Described as Federation Queen Anne style, the weatherboard home provides an important insight into the development of Fernhill as a suburb.
"The real issue [of interest] to me was its relationship to Fernhill," Restoration Australia host Anthony Burke said.
"As far a we can tell it was the demonstration home on the block for a new subdivision [in Fernhill]."
The house represented the "aspirations" of the time, Mr Burke said, with features like the verandah and the big bay window harking back to what the "good life" was perceived as in 1912.
"There's something interesting about it being the premier house on the block," he said.
"Most of that era of house is gone, replaced with a 1960s suburban bungalow style."
Mr Burke said that the property's position on the Princes Highway presented both a challenge but also an opportunity to showcase the importance of heritage-sensitive restorations.
"Interestingly its a difficult build because it's on the Princess highway so its not going to have the bucolic hills - it really is in the suburban mix," he said.
"Having it there being conspicuous on the main street it sends a signal that these houses are out there and the more there are the better."
In early 2019, newly retired Pieter and Nettie were looking to relocate from Cordeaux Heights to a flat property where they could remain even if any mobility issues arose at a later point, when they stumbled across the listing for Seacroft .

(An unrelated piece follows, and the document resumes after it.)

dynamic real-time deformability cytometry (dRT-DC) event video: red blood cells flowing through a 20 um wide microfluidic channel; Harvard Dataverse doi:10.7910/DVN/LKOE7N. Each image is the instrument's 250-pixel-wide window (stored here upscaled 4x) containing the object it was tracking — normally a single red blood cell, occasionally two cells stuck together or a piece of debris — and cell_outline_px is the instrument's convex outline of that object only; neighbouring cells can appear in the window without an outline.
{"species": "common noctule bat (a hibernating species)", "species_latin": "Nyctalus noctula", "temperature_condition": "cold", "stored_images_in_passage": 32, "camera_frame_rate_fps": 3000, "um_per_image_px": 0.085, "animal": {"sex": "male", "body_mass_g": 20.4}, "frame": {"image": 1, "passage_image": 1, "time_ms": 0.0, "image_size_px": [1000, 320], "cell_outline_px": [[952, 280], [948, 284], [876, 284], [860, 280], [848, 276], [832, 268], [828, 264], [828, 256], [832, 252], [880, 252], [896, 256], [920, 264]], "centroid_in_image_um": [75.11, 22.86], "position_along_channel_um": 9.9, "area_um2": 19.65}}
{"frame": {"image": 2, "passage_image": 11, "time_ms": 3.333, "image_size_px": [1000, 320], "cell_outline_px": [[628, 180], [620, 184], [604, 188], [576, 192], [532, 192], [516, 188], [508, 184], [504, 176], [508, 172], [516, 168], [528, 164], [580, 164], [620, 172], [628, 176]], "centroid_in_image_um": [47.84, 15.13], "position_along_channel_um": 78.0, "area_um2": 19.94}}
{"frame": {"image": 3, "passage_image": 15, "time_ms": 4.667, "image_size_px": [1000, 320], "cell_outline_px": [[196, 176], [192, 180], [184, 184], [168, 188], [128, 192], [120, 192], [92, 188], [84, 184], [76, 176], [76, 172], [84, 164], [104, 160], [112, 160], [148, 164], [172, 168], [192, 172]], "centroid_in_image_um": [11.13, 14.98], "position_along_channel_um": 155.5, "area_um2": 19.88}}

"We basically rocked up, we liked the property and we saw its potential, but I was a bit scared off by the heritage protection on it," Pieter said.
While they'd worked on small projects on their previous property, Pieter and Nettie were unsure of the difficulties a heritage-listing would present.
"So then we went and contacted the Wollongong Council heritage people and they confirmed that what we had planned was compatible with heritage," he added.
"That gave confidence [to proceed] and we basically started straight away."
Pieter said that he agreed to participate in the filming of the project out of a sense of "civic duty" and to give thanks for all the advice they had received from Wollongong Council's heritage experts.
"We saw it as an opportunity to give a plug back for Wollongong and the region," he said.
After securing local builder Eastbourne Builders - who also helped restore the heritage-listed Old Bulli Railway Guesthouse, occupied by Resin Brewing - Pieter and Nettie commenced the project, which involved restoring the heritage-listed component and adding an extension.
But in April 2019, a cancer diagnosis threw plans into disarray, with Pieter no longer able to manage the project.
Thankfully, son in law Dean was able to step in and supervise works, and with Pieter assisting from afar, the couple were able to move into the property in May this year.
Pieter is still receiving treatment and gave praise to the "fantastic" team of doctors and nurses who had been caring for him.
He said that his highlights of the restored house included the tall ceilings.
"I think the height is really nice, I'm a tall man and I like high internal spaces. We kept high ceilings in the extension and in one part it's a loft," he said.
Other highlights include a sunroom at the back of the house, "where you can sit and soak up the sun", and the cosy lounge room in the original part of the house.
Restoration Australia airs on Sundays at 7.40pm on ABC TV and ABC iview. The Seacroft episode will air on Sunday, October 24.